WORK REQUIRED >> According to the article on Microsoft's raids against botnets, how many financial institutions does FS-ISAC represent?

READING PASSAGE >>
######

Microsoft Raids Tackle Online Crime
Microsoft in collaboration with US Marshalls have raided two offices in a bid to disrupt one of the most pernicious forms of online crime, known as botnets, which capture and harvest bank account details and passwords.
Microsoft has been working with Financial Services - Information Sharing and Analysis Center (FS-ISAC) which represents 4,400 financial institutions and NACHA - The Electronic Payments Association - as well as Kyrus Tech Inc. to try and disrupt these botnets, or groups of computers, which are infected with the Zeus family of malware.
The system works by initially infecting an individual's computer with the malware. This is usually done by someone clicking on a link in a scam email - which a lot of the time looks like a security update from Microsoft itself.
Once the link is clicked, the malicious software searches for a security hole in your browser or other piece of software and installs itself on your PC. The Zeus software, and variants of it, then capture every keystroke a user enters which is related to online banking or credit card accounts. This allows the people using the malware to siphon off money from these accounts.
The software is also used to send out millions of spam emails from the users' accounts to help propagate the botnet. Since 2007, Microsoft has detected more than 13 million suspected infections of the Zeus malware worldwide, including approximately 3 million computers in the United States alone.
The raid on Friday targeted the people Microsoft believes is behind the Zeus, SpyEye and Ice IX botnets. SpyEye was initially set up as a competitior to Zeus and even went as far as to remove ZeuS if it found it on a computer that SpyEye was trying to infect. More recently the two code bases have been merged into a single piece of crimeware.
"With this action, we've disrupted a critical source of money-making for digital fraudsters and cyberthieves, while gaining important information to help identify those responsible and better protect victims," said Richard Boscovich, senior attorney for the Microsoft Digital Crimes Unit in a blog post. "The Microsoft Digital Crimes Unit has long been working to combat cybercrime operations, and today is a particularly important strike against cybercrime that we expect will be felt across the criminal underground for a long time to come."
As a part of the operation Microsoft and its co-plaintiffs, escorted by US Marshals, seized command and control servers in two hosting locations in Pennsylvania and Illinois to seize and preserve valuable data and virtual evidence from the botnets for the case.

######

DATA SECTION >>
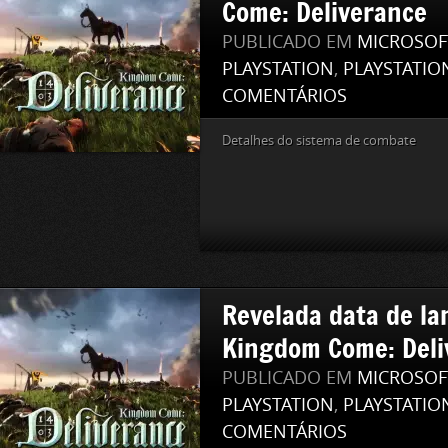
Come: Deliverance
PUBLICADO EM
MICROSOF
PLAYSTATION
,
PLAYSTATIO
COMENTÁRIOS
Detalhes do sistema de combate
Revelada data de l
Kingdom Come: Deli
PUBLICADO EM
MICROSOF
PLAYSTATION
,
PLAYSTATIO
COMENTÁRIOS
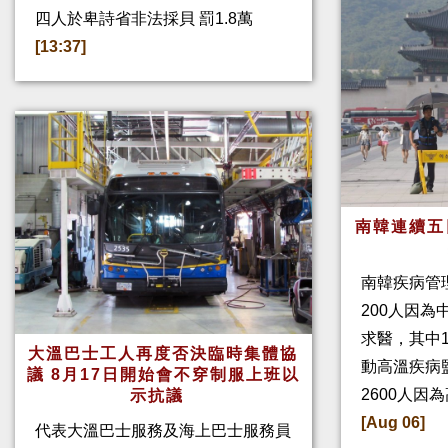
四人於卑詩省非法採貝 罰1.8萬
[13:37]
南韓連續五
南韓疾病管
200人因
求醫，其中
大溫巴士工人再度否決臨時集體協
動高溫疾病
議 8月17日開始會不穿制服上班以
2600人因
示抗議
[Aug 06]
代表大溫巴士服務及海上巴士服務員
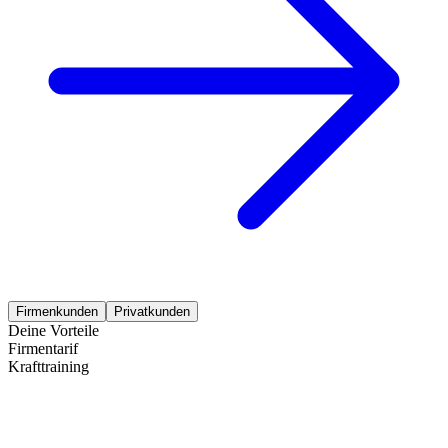
Firmenkunden
Privatkunden
Deine Vorteile
Firmentarif
Krafttraining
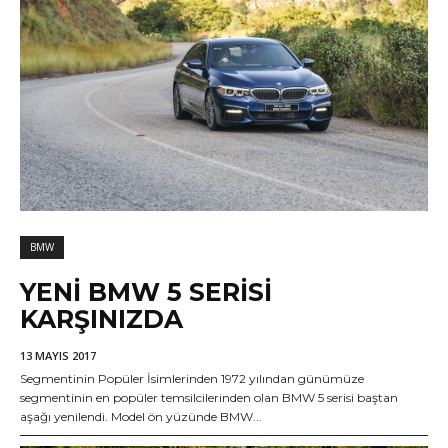
BMW
YENI BMW 5 SERISI
KARŞINIZDA
13 MAYIS 2017
Segmentinin Popüler İsimlerinden 1972 yılından günümüze
segmentinin en popüler temsilcilerinden olan BMW 5 serisi baştan
aşağı yenilendi. Model ön yüzünde BMW...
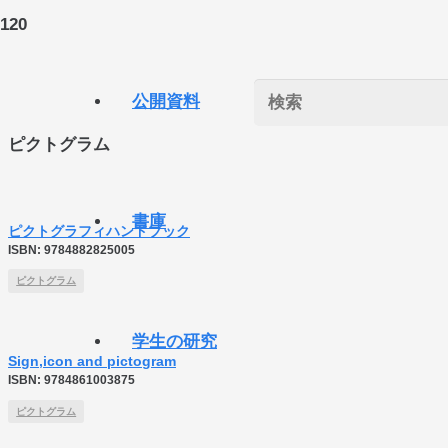
公開資料
ピクトグラム
書庫
ピクトグラフィハンドブック
ISBN:
9784882825005
ピクトグラム
学生の研究
Sign,icon and pictogram
ISBN:
9784861003875
ピクトグラム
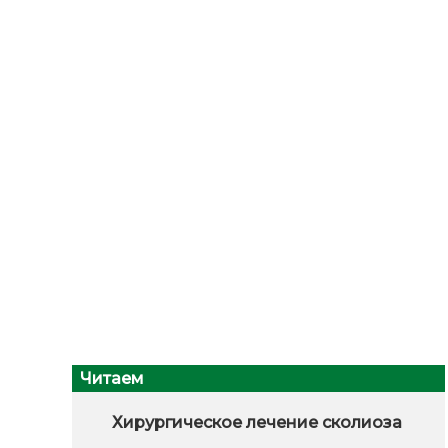
Читаем
Хирургическое лечение сколиоза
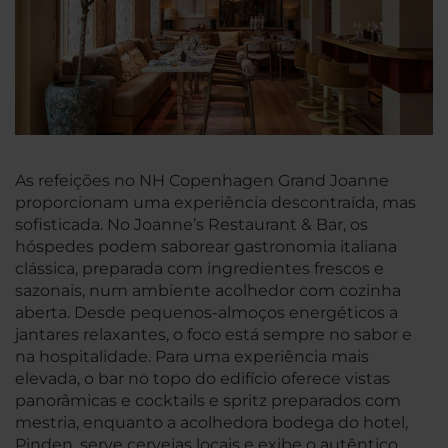
As refeições no NH Copenhagen Grand Joanne
proporcionam uma experiência descontraída, mas
sofisticada. No Joanne’s Restaurant & Bar, os
hóspedes podem saborear gastronomia italiana
clássica, preparada com ingredientes frescos e
sazonais, num ambiente acolhedor com cozinha
aberta. Desde pequenos-almoços energéticos a
jantares relaxantes, o foco está sempre no sabor e
na hospitalidade. Para uma experiência mais
elevada, o bar no topo do edifício oferece vistas
panorâmicas e cocktails e spritz preparados com
mestria, enquanto a acolhedora bodega do hotel,
Pinden, serve cervejas locais e exibe o autêntico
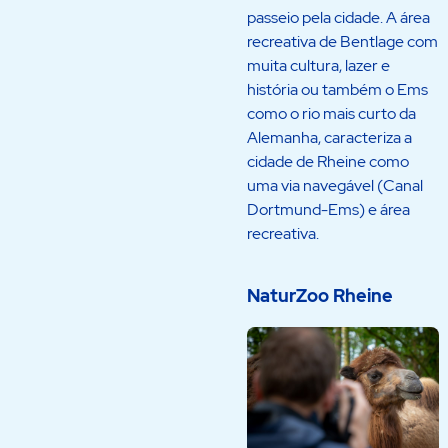
passeio pela cidade. A área
recreativa de Bentlage com
muita cultura, lazer e
história ou também o Ems
como o rio mais curto da
Alemanha, caracteriza a
cidade de Rheine como
uma via navegável (Canal
Dortmund-Ems) e área
recreativa.
NaturZoo Rheine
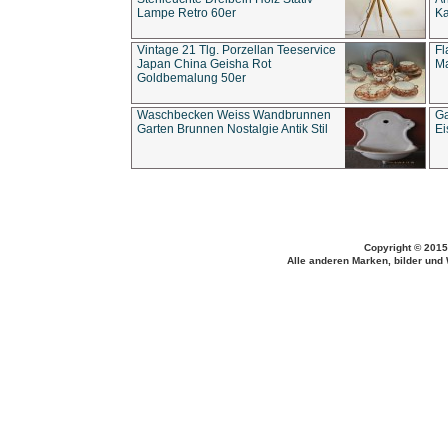
Lampe Retro 60er
Ka
Vintage 21 Tlg. Porzellan Teeservice
Fl
Japan China Geisha Rot
Ma
Goldbemalung 50er
Waschbecken Weiss Wandbrunnen
Ga
Garten Brunnen Nostalgie Antik Stil
Ei
Copyright © 2015
Alle anderen Marken, bilder und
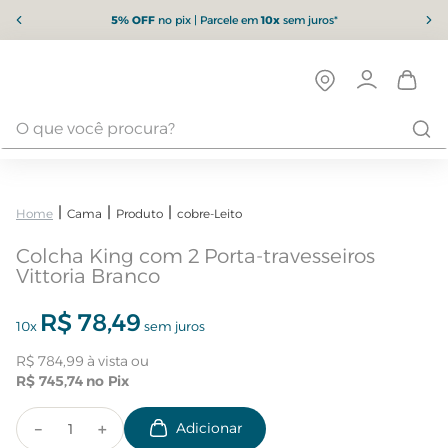
5% OFF
no pix | Parcele em
10x
sem juros*
Cama
Produto
cobre-Leito
Colcha King com 2 Porta-travesseiros
Vittoria Branco
R$
78
,
49
10
x
sem juros
R$
784
,
99
R$
745
,
74
－
＋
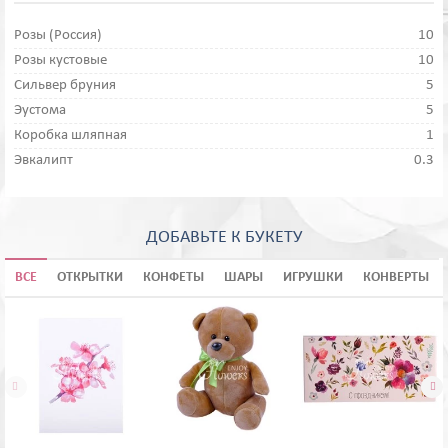
Розы (Россия)
10
Розы кустовые
10
Сильвер бруния
5
Эустома
5
Коробка шляпная
1
Эвкалипт
0.3
ДОБАВЬТЕ К БУКЕТУ
ВСЕ
ОТКРЫТКИ
КОНФЕТЫ
ШАРЫ
ИГРУШКИ
КОНВЕРТЫ


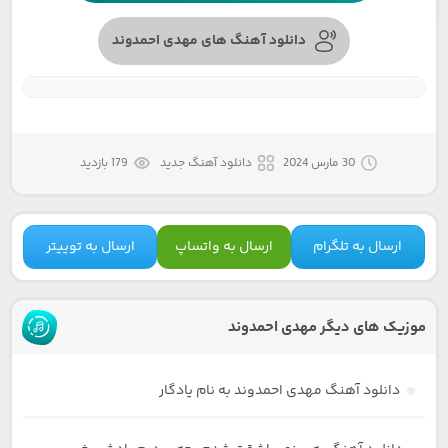
دانلود آهنگ های مهدی احمدوند
30 مارس 2024
دانلود آهنگ جدید
179 بازدید
ارسال به تلگرام
ارسال به واتساپ
ارسال به توییتر
موزیک های دیگر مهدی احمدوند
دانلود آهنگ مهدی احمدوند به نام یادگار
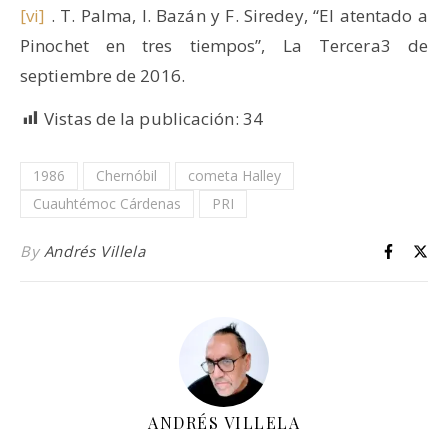
[vi]
. T. Palma, I. Bazán y F. Siredey, “El atentado a
Pinochet en tres tiempos”, La Tercera3 de
septiembre de 2016.
Vistas de la publicación:
34
1986
Chernóbil
cometa Halley
Cuauhtémoc Cárdenas
PRI
By
Andrés Villela
ANDRÉS VILLELA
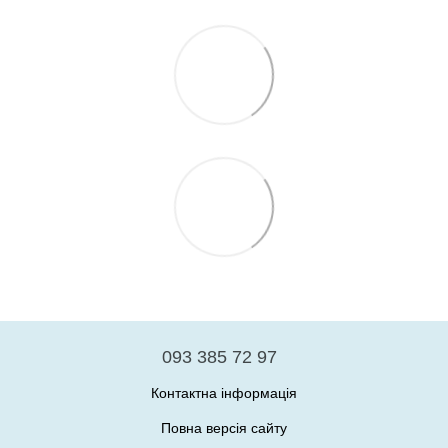
093 385 72 97
Контактна інформація
Повна версія сайту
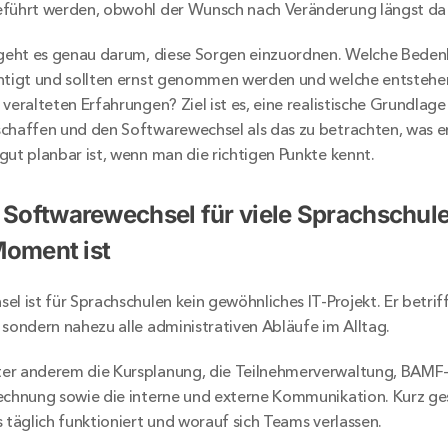
eführt werden, obwohl der Wunsch nach Veränderung längst da 
 geht es genau darum, diese Sorgen einzuordnen. Welche Bedenk
htigt und sollten ernst genommen werden und welche entstehen
veralteten Erfahrungen? Ziel ist es, eine realistische Grundlage 
chaffen und den Softwarewechsel als das zu betrachten, was er i
gut planbar ist, wenn man die richtigen Punkte kennt.
Softwarewechsel für viele Sprachschulen
Moment ist
l ist für Sprachschulen kein gewöhnliches IT-Projekt. Er betrifft
 sondern nahezu alle administrativen Abläufe im Alltag.
er anderem die Kursplanung, die Teilnehmerverwaltung, BAMF-
echnung sowie die interne und externe Kommunikation. Kurz gesa
s täglich funktioniert und worauf sich Teams verlassen.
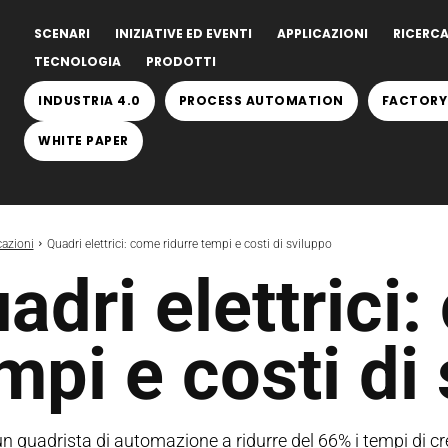
SCENARI
INIZIATIVE ED EVENTI
APPLICAZIONI
RICERCA
TECNOLOGIA
PRODOTTI
INDUSTRIA 4.0
PROCESS AUTOMATION
FACTORY
WHITE PAPER
cazioni
Quadri elettrici: come ridurre tempi e costi di sviluppo
adri elettrici
mpi e costi di
 quadrista di automazione a ridurre del 66% i tempi di creaz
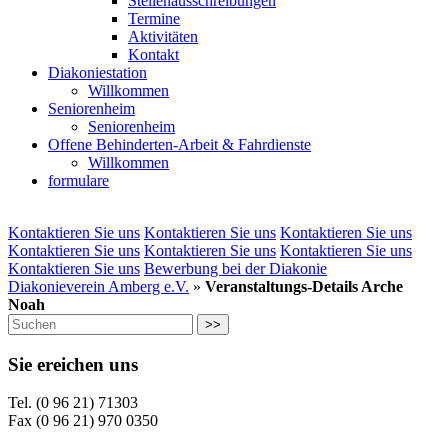
Stellenausschreibungen
Termine
Aktivitäten
Kontakt
Diakoniestation
Willkommen
Seniorenheim
Seniorenheim
Offene Behinderten-Arbeit & Fahrdienste
Willkommen
formulare
Kontaktieren Sie uns
Kontaktieren Sie uns
Kontaktieren Sie uns
Kontaktieren Sie uns
Kontaktieren Sie uns
Kontaktieren Sie uns
Kontaktieren Sie uns
Bewerbung bei der Diakonie
Diakonieverein Amberg e.V.
»
Veranstaltungs-Details Arche
Noah
>>
Sie ereichen uns
Tel. (0 96 21) 71303
Fax (0 96 21) 970 0350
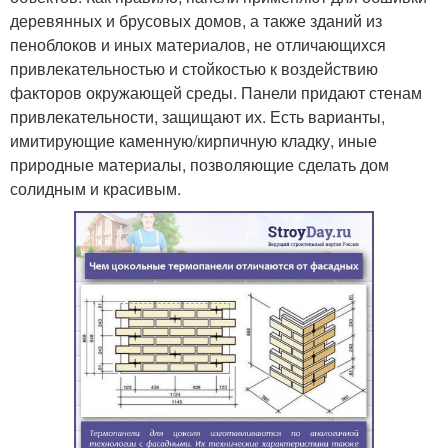
деревянных и брусовых домов, а также зданий из
пеноблоков и иных материалов, не отличающихся
привлекательностью и стойкостью к воздействию
факторов окружающей среды. Панели придают стенам
привлекательности, защищают их. Есть варианты,
имитирующие каменную/кирпичную кладку, иные
природные материалы, позволяющие сделать дом
солидным и красивым.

######

SOLUTION TO THE EXERCISE >> 4,400